= Chôros =

Chôros is the title of a series of compositions by the Brazilian composer Heitor Villa-Lobos, composed between 1920 and 1929.

==Origin and conception==
The word chôro (/pt/; nowadays spelled simply choro) is Portuguese for "weeping", "cry", and came to be the name used for music played by an ensemble of Brazilian street musicians (called chorões) using both African and European instruments, who improvise in a free and often dissonant kind of counterpoint called contracanto. In this context, the term does not refer to any definite form of composition, but rather includes a variety of Brazilian types. Villa-Lobos described the basic concept of his Chôros as a "brasilofonia"—an extension of the popular street-musicians' chôro to a pan-Brazilian synthesis of native folklore, both Indian and popular.
----
YOUR GOAL: Pick up the Chôros article after its last sentence and keep going.
----
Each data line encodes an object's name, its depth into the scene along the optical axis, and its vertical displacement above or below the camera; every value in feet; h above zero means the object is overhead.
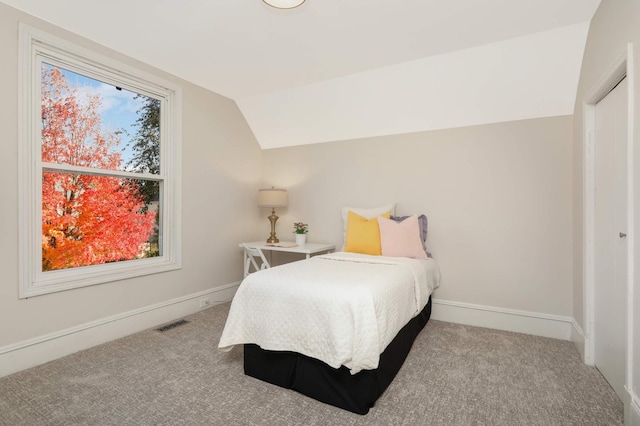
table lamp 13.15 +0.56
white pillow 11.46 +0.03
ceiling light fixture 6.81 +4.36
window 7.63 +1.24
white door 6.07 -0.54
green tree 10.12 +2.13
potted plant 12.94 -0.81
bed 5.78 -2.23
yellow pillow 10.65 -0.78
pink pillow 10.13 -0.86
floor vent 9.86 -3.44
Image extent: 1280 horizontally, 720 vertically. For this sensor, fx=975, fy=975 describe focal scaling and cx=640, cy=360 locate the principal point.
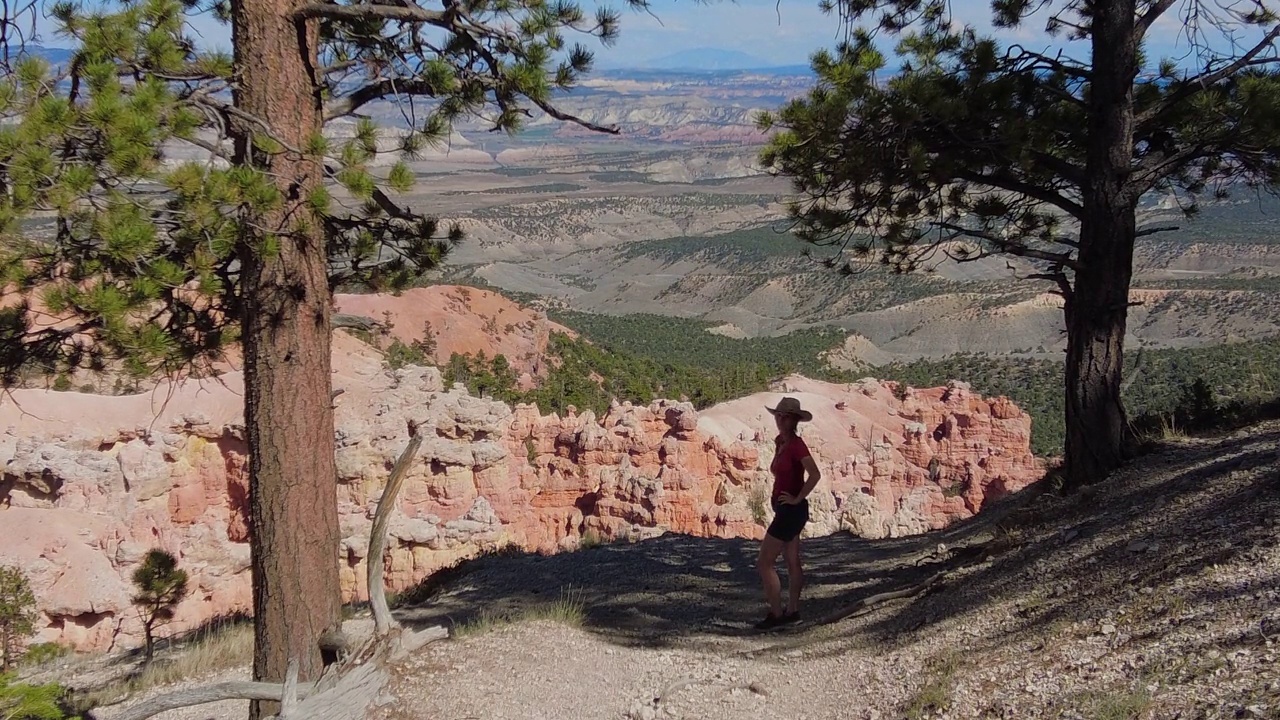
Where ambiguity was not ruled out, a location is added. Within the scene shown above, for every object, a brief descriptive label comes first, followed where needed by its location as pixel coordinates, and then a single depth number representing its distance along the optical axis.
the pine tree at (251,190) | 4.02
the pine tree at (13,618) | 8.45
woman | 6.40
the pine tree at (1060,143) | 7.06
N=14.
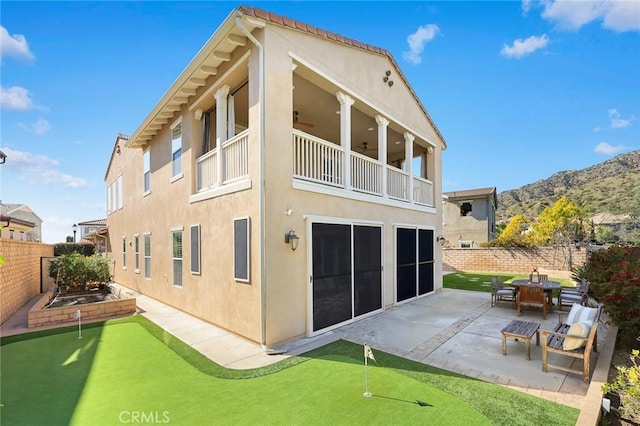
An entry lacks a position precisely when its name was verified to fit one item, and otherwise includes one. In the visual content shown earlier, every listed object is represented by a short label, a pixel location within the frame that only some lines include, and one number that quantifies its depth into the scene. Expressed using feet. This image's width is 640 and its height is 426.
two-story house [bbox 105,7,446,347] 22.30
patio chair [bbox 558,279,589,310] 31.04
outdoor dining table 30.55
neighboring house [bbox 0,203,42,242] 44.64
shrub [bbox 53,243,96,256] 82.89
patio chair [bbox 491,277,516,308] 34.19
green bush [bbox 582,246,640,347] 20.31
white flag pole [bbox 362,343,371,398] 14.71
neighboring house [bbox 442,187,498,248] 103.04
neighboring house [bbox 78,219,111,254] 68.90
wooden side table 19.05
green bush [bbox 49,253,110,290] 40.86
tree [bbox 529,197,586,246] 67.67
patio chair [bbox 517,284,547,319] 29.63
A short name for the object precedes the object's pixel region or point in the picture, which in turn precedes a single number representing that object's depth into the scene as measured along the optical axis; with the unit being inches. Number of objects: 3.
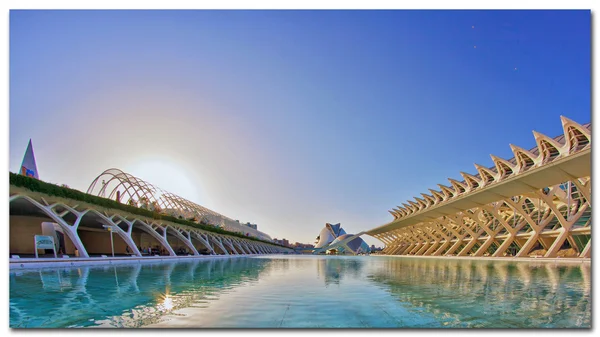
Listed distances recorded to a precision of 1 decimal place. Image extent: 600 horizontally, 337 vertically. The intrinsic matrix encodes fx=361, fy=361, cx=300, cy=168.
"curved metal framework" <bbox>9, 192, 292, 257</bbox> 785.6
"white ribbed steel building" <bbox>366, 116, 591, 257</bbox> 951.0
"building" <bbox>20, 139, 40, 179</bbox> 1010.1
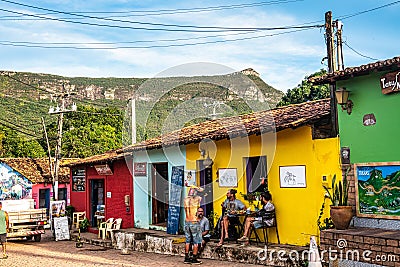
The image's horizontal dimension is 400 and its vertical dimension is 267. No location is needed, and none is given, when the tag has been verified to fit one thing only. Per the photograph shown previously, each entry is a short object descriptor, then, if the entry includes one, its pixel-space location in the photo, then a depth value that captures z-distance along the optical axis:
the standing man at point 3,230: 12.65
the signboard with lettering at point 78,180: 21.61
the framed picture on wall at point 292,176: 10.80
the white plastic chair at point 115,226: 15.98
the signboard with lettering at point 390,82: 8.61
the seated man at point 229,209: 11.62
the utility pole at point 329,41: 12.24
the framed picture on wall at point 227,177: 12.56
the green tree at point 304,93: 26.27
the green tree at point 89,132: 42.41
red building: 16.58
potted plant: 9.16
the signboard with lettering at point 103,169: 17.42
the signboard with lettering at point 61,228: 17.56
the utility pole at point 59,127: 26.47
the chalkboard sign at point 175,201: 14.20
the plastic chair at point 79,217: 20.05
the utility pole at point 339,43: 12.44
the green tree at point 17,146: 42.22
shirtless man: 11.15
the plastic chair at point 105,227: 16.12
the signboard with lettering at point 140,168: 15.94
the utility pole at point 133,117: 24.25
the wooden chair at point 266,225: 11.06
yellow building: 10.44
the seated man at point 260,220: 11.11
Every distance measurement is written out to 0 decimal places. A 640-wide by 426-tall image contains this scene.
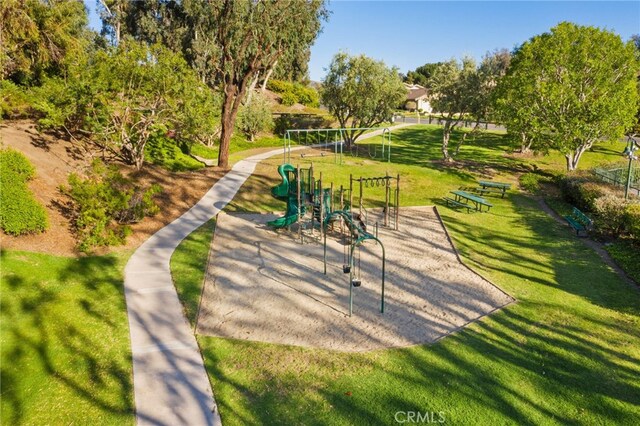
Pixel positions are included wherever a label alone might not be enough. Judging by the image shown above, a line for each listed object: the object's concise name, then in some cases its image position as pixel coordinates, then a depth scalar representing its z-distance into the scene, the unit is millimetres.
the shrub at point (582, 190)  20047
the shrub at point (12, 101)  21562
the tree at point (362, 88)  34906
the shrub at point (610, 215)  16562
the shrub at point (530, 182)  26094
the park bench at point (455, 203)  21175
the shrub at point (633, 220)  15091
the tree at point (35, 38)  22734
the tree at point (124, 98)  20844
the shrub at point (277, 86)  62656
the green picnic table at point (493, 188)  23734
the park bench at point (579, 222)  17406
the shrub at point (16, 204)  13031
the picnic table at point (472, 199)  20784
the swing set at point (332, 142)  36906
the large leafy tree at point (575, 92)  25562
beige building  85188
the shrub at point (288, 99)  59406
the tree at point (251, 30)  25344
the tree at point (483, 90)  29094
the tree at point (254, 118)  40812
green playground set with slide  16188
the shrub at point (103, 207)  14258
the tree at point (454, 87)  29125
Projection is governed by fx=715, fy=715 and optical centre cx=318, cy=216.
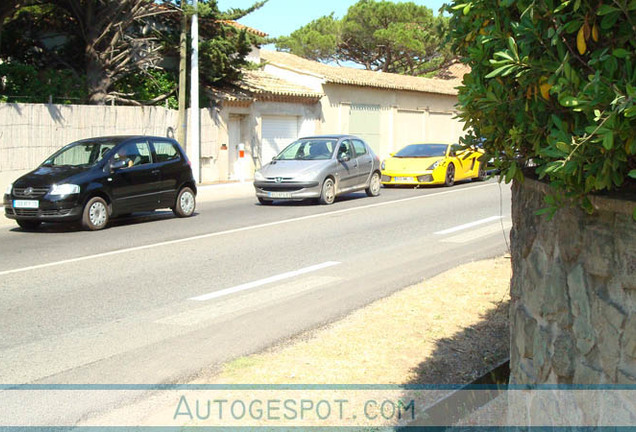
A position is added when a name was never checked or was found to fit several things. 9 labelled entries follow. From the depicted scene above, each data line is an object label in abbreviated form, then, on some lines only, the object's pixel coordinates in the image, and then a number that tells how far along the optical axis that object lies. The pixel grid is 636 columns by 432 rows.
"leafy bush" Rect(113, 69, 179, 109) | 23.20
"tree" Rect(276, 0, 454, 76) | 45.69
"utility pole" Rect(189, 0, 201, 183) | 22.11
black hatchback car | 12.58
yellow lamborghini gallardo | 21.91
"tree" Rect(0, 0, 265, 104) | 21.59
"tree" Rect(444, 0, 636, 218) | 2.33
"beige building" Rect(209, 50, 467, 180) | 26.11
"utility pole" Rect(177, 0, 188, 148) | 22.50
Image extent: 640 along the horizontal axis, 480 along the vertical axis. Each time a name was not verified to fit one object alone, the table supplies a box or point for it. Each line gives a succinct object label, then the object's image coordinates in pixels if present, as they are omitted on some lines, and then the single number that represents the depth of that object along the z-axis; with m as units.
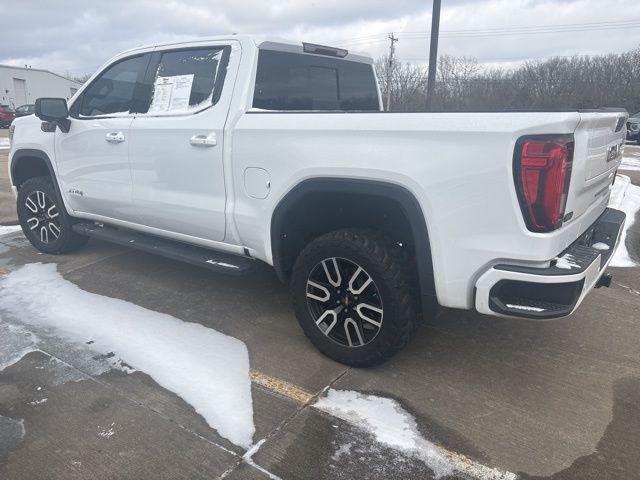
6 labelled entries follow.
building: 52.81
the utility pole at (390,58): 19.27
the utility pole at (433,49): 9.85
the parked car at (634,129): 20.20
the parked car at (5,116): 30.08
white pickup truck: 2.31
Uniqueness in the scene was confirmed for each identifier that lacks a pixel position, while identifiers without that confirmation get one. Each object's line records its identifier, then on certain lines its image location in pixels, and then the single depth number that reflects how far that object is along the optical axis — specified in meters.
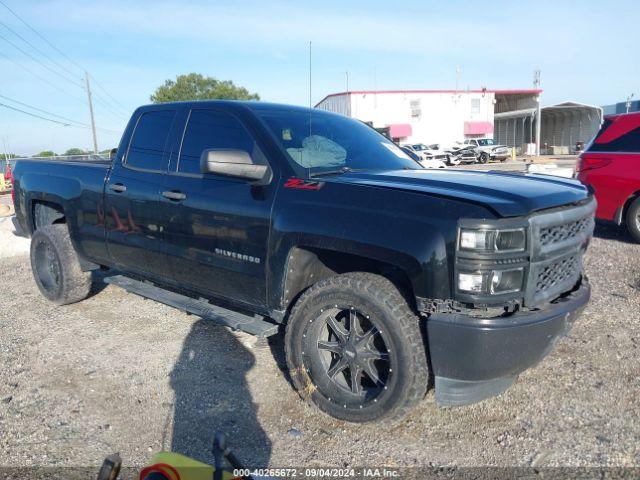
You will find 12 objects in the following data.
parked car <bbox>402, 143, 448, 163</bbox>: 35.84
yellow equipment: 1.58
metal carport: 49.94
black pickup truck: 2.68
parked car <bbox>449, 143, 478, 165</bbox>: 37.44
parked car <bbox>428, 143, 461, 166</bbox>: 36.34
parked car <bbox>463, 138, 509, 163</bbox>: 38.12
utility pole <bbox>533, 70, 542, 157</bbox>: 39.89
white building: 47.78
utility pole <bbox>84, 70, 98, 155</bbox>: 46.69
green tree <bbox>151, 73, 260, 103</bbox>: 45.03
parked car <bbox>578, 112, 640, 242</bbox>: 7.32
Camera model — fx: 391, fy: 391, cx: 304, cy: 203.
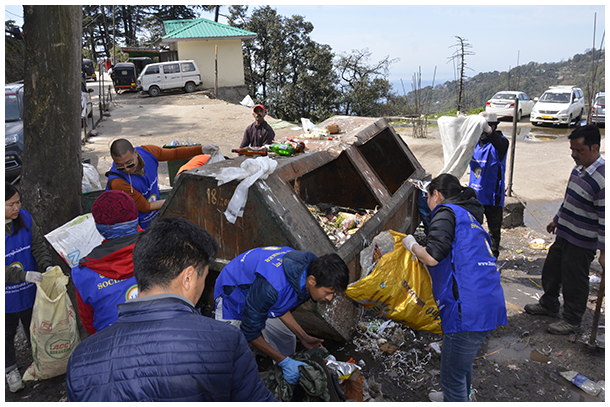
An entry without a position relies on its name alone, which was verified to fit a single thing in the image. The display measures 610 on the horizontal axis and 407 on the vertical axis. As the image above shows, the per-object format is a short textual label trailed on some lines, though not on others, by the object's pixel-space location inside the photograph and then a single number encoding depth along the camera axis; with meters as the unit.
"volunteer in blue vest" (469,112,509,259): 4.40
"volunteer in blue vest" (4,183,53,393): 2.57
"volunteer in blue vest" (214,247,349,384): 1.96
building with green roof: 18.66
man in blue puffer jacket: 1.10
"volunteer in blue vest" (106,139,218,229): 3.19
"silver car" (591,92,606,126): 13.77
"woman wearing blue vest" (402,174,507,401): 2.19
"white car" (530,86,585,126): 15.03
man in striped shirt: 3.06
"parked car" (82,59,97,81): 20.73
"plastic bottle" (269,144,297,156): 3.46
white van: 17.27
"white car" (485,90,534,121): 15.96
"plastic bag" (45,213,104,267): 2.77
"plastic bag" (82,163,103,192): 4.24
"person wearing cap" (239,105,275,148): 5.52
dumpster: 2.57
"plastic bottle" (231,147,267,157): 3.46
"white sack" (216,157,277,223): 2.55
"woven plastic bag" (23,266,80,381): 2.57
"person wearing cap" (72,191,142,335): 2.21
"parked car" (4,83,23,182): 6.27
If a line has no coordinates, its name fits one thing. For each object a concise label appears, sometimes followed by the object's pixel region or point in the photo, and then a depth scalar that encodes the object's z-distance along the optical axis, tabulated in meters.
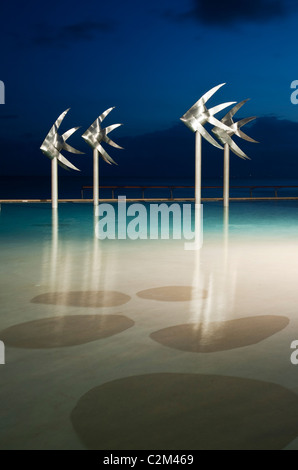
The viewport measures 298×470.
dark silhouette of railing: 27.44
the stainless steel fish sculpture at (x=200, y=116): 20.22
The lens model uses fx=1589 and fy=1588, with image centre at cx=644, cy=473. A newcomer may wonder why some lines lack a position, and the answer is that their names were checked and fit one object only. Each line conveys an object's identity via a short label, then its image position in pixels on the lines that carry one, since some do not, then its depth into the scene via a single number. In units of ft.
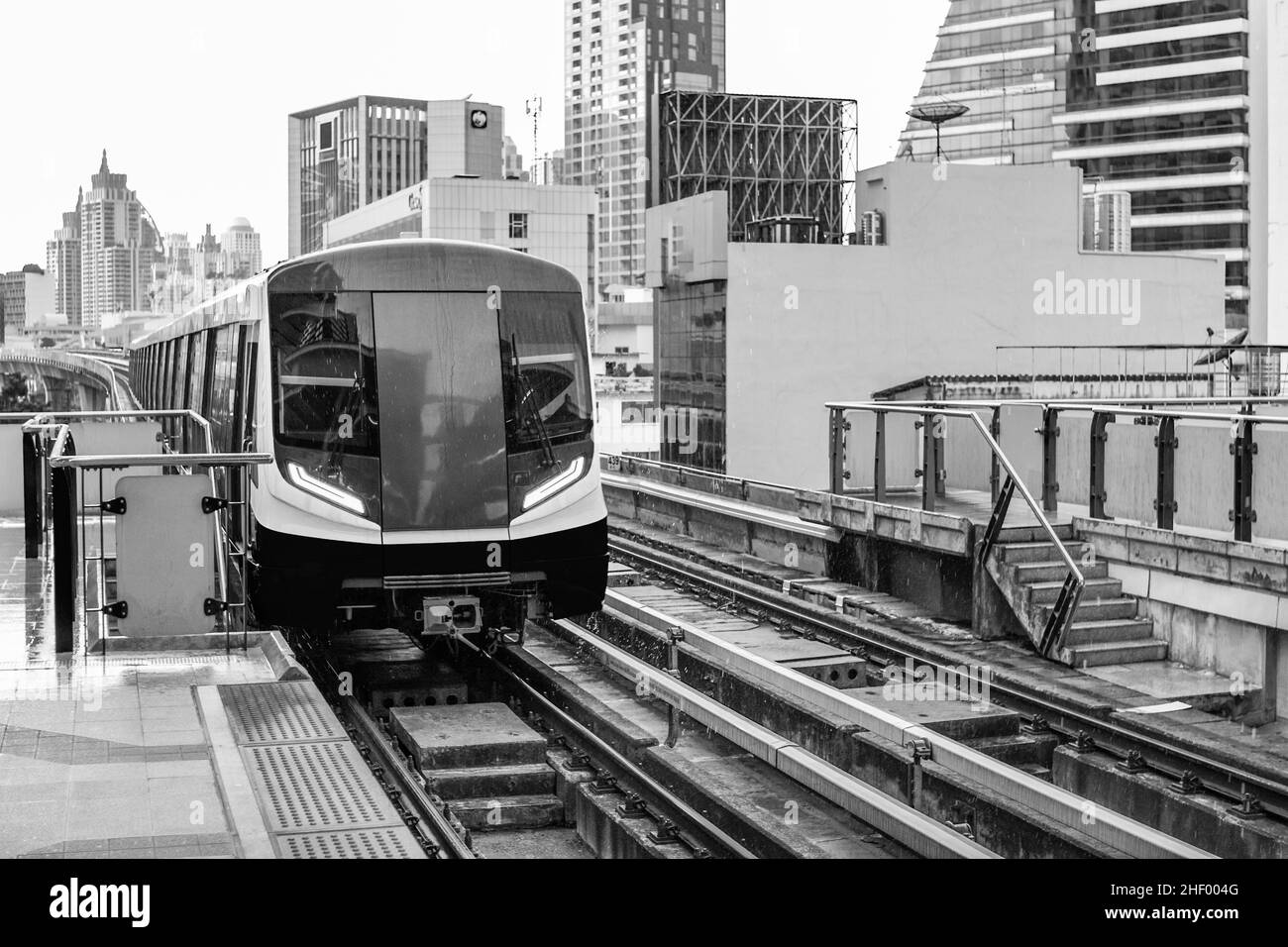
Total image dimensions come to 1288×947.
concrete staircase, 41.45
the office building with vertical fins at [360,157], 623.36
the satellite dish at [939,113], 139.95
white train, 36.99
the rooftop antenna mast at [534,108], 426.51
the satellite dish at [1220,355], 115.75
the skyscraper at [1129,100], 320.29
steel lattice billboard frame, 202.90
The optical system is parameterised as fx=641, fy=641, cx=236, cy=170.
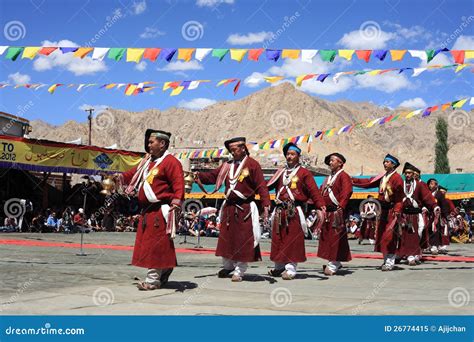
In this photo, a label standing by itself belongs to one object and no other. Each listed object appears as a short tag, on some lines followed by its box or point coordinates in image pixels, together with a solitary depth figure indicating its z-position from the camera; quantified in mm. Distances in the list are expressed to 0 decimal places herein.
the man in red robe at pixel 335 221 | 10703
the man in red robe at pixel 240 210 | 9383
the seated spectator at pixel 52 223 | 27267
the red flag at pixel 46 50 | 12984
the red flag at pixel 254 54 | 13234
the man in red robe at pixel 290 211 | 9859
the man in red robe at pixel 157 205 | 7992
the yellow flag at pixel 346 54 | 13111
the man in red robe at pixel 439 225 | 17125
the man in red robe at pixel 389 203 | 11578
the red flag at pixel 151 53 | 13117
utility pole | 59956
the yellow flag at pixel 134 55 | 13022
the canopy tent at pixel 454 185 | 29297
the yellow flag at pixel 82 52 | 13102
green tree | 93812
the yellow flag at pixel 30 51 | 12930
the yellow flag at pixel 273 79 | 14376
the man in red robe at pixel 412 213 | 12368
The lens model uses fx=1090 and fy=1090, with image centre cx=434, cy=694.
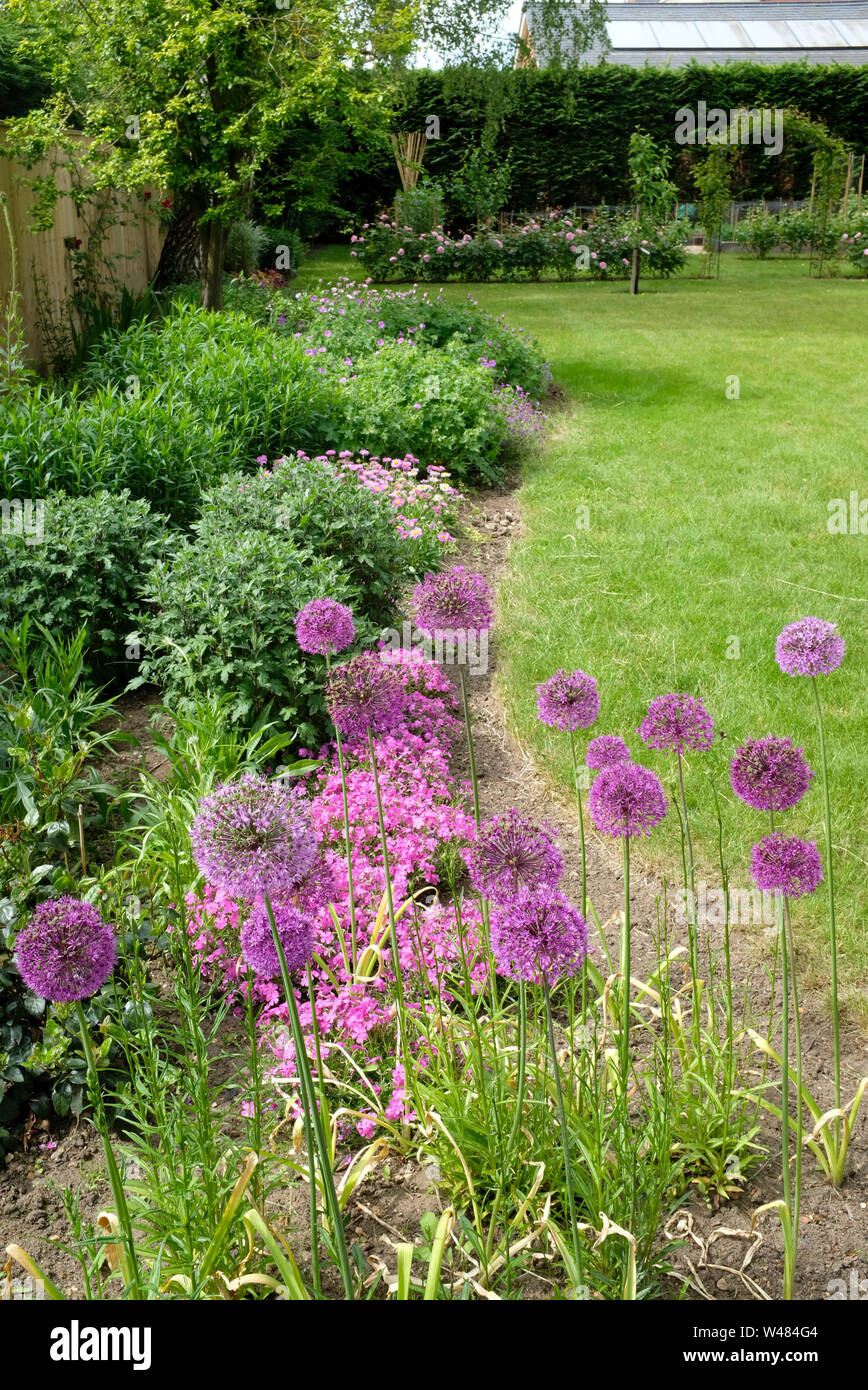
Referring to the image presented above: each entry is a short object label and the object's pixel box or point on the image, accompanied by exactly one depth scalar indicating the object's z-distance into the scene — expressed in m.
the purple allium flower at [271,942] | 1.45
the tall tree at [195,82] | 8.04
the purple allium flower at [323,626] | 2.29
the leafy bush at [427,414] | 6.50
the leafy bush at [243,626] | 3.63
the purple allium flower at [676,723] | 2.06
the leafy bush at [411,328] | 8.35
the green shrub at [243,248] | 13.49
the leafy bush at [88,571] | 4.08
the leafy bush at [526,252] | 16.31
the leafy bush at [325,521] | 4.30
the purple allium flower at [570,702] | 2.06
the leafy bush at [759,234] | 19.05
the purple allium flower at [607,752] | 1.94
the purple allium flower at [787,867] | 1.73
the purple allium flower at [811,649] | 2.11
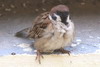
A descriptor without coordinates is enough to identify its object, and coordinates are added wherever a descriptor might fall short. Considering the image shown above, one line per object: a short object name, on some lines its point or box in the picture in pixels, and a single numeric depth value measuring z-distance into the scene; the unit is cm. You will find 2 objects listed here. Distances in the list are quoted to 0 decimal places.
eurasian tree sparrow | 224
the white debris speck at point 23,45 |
----
RESPONSE AREA:
The tenth work in the series is for mixed choir and large orchestra, and quotes at length from a popular song, originally composed as an instrumental schottische, Yará, in 1896 by Anacleto de Medeiros. In 1907, Catulo da Paixão Cearense transformed it into a popular song by adding words to the melody, retitling it "Rasga o coração" ("Rend Your Heart"). The Villa-Lobos work bears this phrase as a subtitle.

==History==
The series of Chôros was composed between 1920 and 1929, but the pieces were not all composed in numerical order. Sometimes, when Villa-Lobos was working on one piece in the series, an idea would occur to him for another that seemed to him to belong much further along, and so he would compose a new Chôros around that rhythm or theme and assign it a higher number, in the expectation of writing pieces to go in between. For example, whereas Chôros no. 7 was written in 1924, the Chôros 3, 4, 5, and 6 were not composed until 1925 and 1926, and the Introdução aos Chôros (Introduction to the Chôros) was written only in 1929.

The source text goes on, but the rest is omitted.